De « Jours tranquilles à Belleville » (1999), qui n’est pas une œuvre de fiction mais un témoignage sous forme de récit, plus d’un lecteur du cru a dit qu’il ne rendait pas une image flatteuse de nos quartiers. Il est vrai que la description du trafic de la drogue dans les immeubles en voie de démolition, de la prostitution dans les sanisettes, que le rapport des conneries commises par les adolescents désœuvrés, chômeurs, de la « bande à Nique-ta-mère » et la mise au jour de l’exploitation du coolie nouveau dans le “ monde enchanté de la Chinatown ” bellevilloise, pour m’en tenir à ces exemples et à d’autres relevés de délabrement matériel autant que personnel, il est donc vrai que tout ça n’a rien d’enchanteur. Peut-être l’auteur a-t-il forcé un peu le trait dans le noir mais son ouvrage, si on le prend comme il faut, demeure celui d’un défenseur passionné de Belleville et représente un appel au refus de l’accoutumance à la dégradation lancé à son peuple.
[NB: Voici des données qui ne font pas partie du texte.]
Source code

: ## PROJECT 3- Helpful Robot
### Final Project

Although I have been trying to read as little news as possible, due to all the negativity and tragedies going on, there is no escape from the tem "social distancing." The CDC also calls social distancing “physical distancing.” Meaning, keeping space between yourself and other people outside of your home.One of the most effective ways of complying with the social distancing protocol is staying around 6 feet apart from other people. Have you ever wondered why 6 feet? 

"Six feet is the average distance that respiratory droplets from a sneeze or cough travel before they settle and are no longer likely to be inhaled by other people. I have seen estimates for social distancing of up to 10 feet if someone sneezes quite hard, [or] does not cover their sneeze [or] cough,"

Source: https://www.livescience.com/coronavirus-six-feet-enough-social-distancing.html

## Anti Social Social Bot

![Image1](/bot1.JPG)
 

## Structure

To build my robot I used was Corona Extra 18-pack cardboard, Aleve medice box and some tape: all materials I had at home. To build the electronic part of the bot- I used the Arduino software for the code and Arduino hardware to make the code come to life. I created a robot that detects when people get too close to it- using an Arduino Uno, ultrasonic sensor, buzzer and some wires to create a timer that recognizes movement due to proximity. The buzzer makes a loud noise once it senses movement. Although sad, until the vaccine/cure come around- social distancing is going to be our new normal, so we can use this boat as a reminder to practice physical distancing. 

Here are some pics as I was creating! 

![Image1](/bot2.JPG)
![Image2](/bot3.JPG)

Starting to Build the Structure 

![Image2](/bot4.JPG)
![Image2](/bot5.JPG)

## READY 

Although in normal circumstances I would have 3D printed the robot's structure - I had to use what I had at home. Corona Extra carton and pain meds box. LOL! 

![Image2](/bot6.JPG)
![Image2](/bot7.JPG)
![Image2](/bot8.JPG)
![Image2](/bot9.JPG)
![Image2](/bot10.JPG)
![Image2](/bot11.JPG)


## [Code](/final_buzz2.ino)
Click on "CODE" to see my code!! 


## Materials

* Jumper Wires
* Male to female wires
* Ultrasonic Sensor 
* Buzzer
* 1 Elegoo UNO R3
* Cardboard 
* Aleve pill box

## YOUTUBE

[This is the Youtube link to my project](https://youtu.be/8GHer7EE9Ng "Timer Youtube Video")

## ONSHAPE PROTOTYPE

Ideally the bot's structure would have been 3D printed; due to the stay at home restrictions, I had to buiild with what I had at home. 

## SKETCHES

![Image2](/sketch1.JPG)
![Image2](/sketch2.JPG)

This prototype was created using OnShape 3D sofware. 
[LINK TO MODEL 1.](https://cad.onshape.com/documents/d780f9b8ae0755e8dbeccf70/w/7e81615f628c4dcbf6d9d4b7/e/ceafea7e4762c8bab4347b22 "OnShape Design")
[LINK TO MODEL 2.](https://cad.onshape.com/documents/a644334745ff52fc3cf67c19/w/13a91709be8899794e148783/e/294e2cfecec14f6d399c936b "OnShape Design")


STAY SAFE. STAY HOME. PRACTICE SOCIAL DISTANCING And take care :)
A l’écrivain et à l’homme : Salut, Thierry et merci !
Maxime Braquet
L’équipe de La Ville des Gens se joint à cet hommage et présente ses condoléances à la famille de Thierry Jonquet et à ses proches.
*On trouvera sur Internet Wikipedia une biographie assez complète de Thierry Jonquet ainsi que sa bibliographie.